Le député du Likud, Avichaï Boaron, a tenu des propos similaires en déclarant à l’antenne Kol Barama « envisager de se rendre à cette manifestation ».
« Il y a une alliance entre le Likud et les ultra-orthodoxes. La Torah est l’élixir de nos vies, et l’étude de la Torah est une valeur suprême », a-t-il déclaré.
Un autre élu du Likud, le député Dan Illouz a réagit par des messages sur le réseau social X, en affirmant notamment que les électeurs du parti étaient « l’épine dorsale de ceux qui servent – ceux qui envoient leurs enfants au combat et portent la sécurité de l’État sur leurs épaules ».
« Ce sont eux que nous représentons à la Knesset. Nous ne devons nous prosterner devant personne, que ce soit les pressions internationales, les médias hostiles, les conseillers juridiques, les partenaires de la coalition. Il nous faut tenir notre voie sioniste nationale et libérale, et ne pas chercher à soutenir celle des autres », a expliqué Illouz.

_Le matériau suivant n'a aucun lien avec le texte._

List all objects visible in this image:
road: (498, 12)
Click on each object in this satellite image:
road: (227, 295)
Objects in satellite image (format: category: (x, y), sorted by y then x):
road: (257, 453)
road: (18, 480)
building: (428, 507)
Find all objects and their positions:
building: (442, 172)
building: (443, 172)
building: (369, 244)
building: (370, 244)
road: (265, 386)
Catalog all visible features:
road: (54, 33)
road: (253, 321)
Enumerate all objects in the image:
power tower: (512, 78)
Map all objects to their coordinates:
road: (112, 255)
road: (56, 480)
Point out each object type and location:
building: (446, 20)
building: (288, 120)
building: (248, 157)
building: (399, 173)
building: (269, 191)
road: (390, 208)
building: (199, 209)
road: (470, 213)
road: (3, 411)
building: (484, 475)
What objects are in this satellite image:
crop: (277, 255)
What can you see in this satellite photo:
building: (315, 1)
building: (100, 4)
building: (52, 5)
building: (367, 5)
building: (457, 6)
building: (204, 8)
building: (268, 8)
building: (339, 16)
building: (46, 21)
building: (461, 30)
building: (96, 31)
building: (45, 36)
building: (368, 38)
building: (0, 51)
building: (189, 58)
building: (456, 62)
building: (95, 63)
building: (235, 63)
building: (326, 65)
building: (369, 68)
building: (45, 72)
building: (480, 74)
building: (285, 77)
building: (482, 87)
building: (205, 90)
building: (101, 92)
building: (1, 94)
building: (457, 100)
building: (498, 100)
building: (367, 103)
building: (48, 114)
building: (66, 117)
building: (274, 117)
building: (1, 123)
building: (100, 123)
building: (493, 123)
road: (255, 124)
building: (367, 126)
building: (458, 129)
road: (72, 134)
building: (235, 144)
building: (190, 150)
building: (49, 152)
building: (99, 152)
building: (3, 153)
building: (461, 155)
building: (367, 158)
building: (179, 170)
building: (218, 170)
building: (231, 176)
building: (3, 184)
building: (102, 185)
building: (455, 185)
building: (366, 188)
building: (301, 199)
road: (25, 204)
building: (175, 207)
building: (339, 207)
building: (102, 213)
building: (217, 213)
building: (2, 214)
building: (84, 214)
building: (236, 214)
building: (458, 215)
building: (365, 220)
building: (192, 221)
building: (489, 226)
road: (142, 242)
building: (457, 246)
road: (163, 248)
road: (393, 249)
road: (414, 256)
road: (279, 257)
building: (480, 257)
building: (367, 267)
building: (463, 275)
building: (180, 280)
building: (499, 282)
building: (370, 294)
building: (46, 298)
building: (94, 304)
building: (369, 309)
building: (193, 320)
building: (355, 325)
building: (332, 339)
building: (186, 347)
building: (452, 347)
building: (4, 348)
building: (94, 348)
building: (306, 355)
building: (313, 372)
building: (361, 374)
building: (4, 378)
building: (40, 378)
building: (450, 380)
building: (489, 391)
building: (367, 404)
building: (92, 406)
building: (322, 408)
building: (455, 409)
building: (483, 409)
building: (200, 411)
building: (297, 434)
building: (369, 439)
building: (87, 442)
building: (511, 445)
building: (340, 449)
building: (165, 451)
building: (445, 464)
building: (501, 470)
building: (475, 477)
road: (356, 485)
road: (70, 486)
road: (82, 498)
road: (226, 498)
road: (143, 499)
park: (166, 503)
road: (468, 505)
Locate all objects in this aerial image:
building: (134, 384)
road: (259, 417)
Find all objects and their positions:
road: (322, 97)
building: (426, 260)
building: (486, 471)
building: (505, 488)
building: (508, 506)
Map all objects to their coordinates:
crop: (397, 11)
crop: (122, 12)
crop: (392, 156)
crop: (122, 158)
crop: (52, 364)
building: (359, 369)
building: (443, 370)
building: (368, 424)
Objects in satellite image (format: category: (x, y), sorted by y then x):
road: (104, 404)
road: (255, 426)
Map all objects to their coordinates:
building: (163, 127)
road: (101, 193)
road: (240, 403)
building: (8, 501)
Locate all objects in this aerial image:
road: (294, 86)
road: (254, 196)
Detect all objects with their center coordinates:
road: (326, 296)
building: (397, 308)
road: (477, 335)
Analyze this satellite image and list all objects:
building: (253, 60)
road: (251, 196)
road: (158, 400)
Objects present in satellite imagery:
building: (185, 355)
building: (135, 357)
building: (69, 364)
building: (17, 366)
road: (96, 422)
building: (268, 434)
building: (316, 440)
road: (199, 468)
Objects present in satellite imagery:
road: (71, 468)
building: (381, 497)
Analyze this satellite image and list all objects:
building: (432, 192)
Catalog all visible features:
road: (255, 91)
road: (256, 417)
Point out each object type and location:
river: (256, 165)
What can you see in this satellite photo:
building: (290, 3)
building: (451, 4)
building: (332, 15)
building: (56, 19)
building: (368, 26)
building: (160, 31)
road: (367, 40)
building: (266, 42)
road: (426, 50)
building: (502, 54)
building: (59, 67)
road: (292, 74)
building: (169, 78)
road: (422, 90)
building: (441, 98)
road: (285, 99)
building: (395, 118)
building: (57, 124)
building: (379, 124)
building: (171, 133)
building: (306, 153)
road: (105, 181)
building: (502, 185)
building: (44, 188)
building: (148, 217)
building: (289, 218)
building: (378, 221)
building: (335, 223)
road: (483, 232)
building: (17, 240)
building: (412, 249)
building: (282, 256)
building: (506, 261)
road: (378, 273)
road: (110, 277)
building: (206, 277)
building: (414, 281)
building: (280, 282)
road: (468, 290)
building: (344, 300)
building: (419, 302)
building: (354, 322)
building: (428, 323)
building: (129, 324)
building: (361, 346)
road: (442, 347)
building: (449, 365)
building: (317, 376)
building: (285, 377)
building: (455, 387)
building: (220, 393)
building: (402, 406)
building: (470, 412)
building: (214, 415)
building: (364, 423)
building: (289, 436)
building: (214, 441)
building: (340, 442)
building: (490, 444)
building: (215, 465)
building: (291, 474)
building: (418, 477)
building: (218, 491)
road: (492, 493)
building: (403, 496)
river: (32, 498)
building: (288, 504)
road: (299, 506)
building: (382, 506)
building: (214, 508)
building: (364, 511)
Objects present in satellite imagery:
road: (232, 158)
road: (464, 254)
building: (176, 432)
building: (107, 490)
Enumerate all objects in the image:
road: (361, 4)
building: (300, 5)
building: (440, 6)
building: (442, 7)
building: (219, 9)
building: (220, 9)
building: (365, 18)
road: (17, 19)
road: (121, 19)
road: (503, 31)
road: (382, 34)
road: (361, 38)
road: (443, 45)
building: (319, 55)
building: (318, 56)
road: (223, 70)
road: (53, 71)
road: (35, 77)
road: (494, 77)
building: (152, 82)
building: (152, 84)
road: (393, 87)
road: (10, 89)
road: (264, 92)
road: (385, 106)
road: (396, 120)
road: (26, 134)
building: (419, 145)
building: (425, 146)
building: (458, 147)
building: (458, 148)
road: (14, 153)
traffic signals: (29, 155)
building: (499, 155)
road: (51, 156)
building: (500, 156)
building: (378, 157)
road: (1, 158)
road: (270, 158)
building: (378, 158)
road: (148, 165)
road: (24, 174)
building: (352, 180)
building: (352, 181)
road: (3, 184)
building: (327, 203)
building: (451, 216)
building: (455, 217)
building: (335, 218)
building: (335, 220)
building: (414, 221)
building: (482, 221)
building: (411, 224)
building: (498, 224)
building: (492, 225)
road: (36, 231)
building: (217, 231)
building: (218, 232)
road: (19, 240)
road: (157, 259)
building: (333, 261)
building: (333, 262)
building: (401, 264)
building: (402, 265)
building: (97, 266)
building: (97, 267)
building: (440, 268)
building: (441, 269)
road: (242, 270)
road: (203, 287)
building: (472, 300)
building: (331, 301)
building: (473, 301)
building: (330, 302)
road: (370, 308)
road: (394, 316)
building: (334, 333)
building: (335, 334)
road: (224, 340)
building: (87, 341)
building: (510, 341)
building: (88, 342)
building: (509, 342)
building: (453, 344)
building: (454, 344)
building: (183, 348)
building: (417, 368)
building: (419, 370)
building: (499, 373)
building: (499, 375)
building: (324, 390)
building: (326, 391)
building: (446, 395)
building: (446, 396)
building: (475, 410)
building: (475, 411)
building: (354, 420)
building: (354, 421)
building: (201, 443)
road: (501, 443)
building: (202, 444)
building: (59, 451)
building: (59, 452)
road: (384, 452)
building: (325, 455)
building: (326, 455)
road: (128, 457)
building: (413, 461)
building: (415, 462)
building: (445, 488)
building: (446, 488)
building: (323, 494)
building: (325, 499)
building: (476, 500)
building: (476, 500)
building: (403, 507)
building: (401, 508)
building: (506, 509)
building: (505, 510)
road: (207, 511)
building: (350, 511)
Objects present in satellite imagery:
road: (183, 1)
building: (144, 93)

Plusieurs élus de la coalition, dont la députée Tally Gotliv du Likud, ont signé la semaine dernière une lettre commune protestant contre l’arrestation de deux réfractaires à la conscription, dont l’un a été arrêté pendant la période de deuil juif de sept jours pour son défunt père, connue sous le nom de shiva. L’autre a été arrêté le mois dernier alors qu’il célébrait ses sheva brachot, la période de célébration de sept jours qui suit un mariage.
Dans un communiqué, HaMilouimnikim, le parti de Yoaz Hendel a annoncé qu’il organiserait jeudi midi une contre-manifestation en faveur de la conscription, avec des drapeaux d’Israël.